In deze zaak heeft het Gerechtshof Arnhem-Leeuwarden op 18 februari 2020 uitspraak gedaan in hoger beroep over een verzoek van de moeder om vervangende toestemming te verlenen voor verhuizing met haar kinderen naar Polen. De moeder, die de dagelijkse zorg voor de kinderen heeft, verzocht het hof om de eerder door de rechtbank Overijssel afgewezen beschikking te vernietigen. De vader, die in Nederland woont en de kinderen regelmatig ziet, voerde verweer tegen het verzoek van de moeder. Het hof heeft in zijn overwegingen de belangen van de kinderen, de noodzaak van de verhuizing en de gevolgen voor het contact tussen de kinderen en de vader afgewogen. Het hof concludeerde dat de moeder niet voldoende heeft aangetoond dat de verhuizing noodzakelijk was en dat de verhuizing zou leiden tot een aanzienlijke beperking van het contact tussen de kinderen en de vader. De moeder's argumenten over haar sociale netwerk en werkmogelijkheden in Polen werden niet als zwaarwegend genoeg beschouwd. Uiteindelijk heeft het hof de bestreden beschikking bekrachtigd, waarmee de moeder niet de toestemming kreeg om met de kinderen naar Polen te verhuizen.

Uitspraak

GERECHTSHOF ARNHEM-LEEUWARDEN

locatie Arnhem
afdeling civiel recht
zaaknummer gerechtshof 200.263.748
(zaaknummer rechtbank Overijssel 229567)
beschikking van 18 februari 2020
inzake
[verzoekster],
wonende te [woonplaats] ,
verzoekster in hoger beroep,
verder te noemen: de moeder,
advocaat: mr. L.J.A. Eshuis-Nijmeijer te Almelo,
en
[verweerder],
wonende te [woonplaats] ,
verweerder in hoger beroep,
verder te noemen: de vader,
advocaat: mr. E. Kocabas-Güler te Zoetermeer.

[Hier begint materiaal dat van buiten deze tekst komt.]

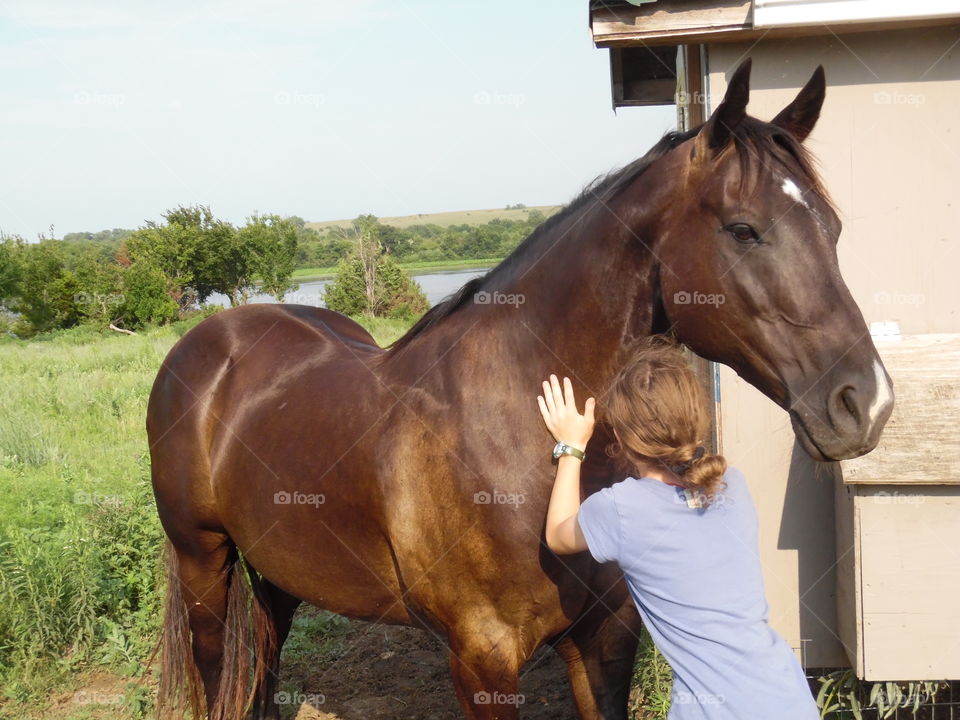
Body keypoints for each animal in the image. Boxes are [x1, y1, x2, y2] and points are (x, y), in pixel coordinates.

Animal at [148, 59, 893, 720]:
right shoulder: (481, 662)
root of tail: (208, 343)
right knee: (216, 678)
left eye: (832, 228)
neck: (514, 430)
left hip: (276, 574)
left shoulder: (603, 639)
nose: (867, 403)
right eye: (743, 229)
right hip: (204, 567)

1.Het geding in eerste aanleg

Het hof verwijst voor het geding in eerste aanleg naar de beschikking van de rechtbank Overijssel, zittingsplaats Almelo, van 20 mei 2019 uitgesproken onder voormeld zaaknummer (verder ook te noemen: de bestreden beschikking).

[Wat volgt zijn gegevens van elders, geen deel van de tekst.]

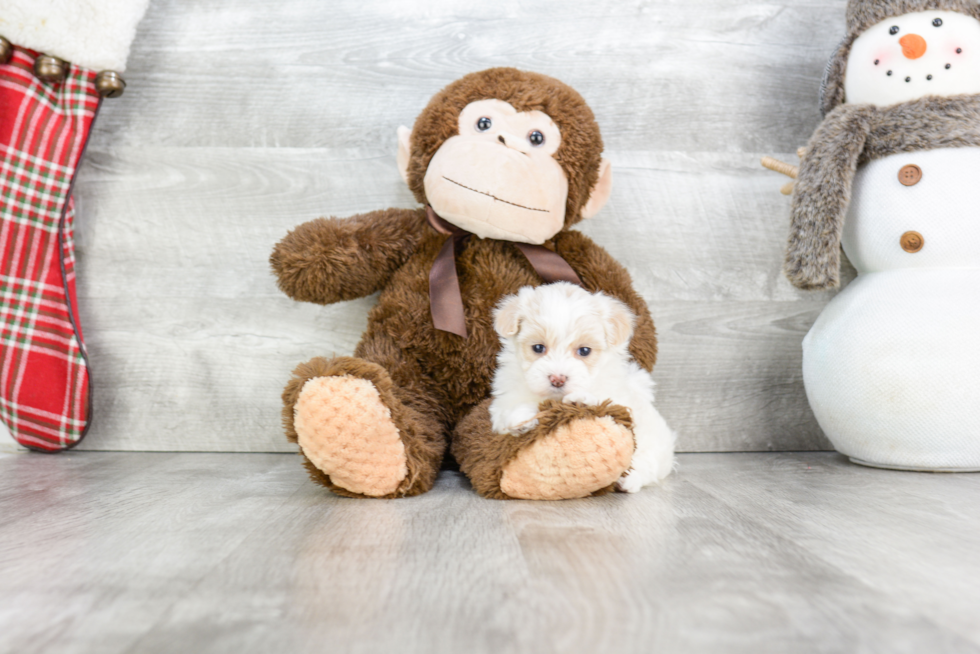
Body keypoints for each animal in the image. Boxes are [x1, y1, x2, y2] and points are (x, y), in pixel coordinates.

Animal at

2.Het geding in hoger beroep

2.1
Het verloop van de procedure blijkt uit:
- het beroepschrift met producties, ingekomen op 10 juli 2019;
- het verweerschrift;
- een journaalbericht van mr. Eshuis-Nijmeijer van 6 januari 2020 met producties.
2.2
De mondelinge behandeling heeft op 21 januari 2020 plaatsgevonden. De moeder is in persoon verschenen, bijgestaan door haar advocaat en Z. Terrichova, tolk in de Poolse taal. De vader is in persoon verschenen, bijgestaan door zijn advocaat en A.M. Mazanek, tolk in de Poolse taal. Namens de raad voor de kinderbescherming (verder: de raad) is [vertegenwoordiger van de raad] verschenen.

3.De feiten

3.1
Partijen hebben tot april 2018 een relatie met elkaar gehad. Vanaf november 2018 zijn zij apart gaan wonen. Zij hebben de Poolse nationaliteit.
3.2
Partijen zijn de ouders van:
- [kind 1] , geboren op [geboortedatum 1] 2015 te [geboorteplaats] ,
- [kind 2] , geboren op [geboortedatum 2] 2017 te [geboorteplaats] ,
over wie zij gezamenlijk het gezag uitoefenen.
3.3
De kinderen wonen bij de moeder.
3.4
Voor het contact tussen de kinderen en de vader geldt een zorgregeling. Bij de bestreden beschikking heeft de rechtbank als voorlopige zorgregeling vastgesteld dat de kinderen een weekend per veertien dagen van vrijdag tot en met zondag bij de vader verblijven, alsmede de helft van de vakanties en feestdagen. De beslissing over de definitieve zorgregeling heeft de rechtbank in die beschikking aangehouden.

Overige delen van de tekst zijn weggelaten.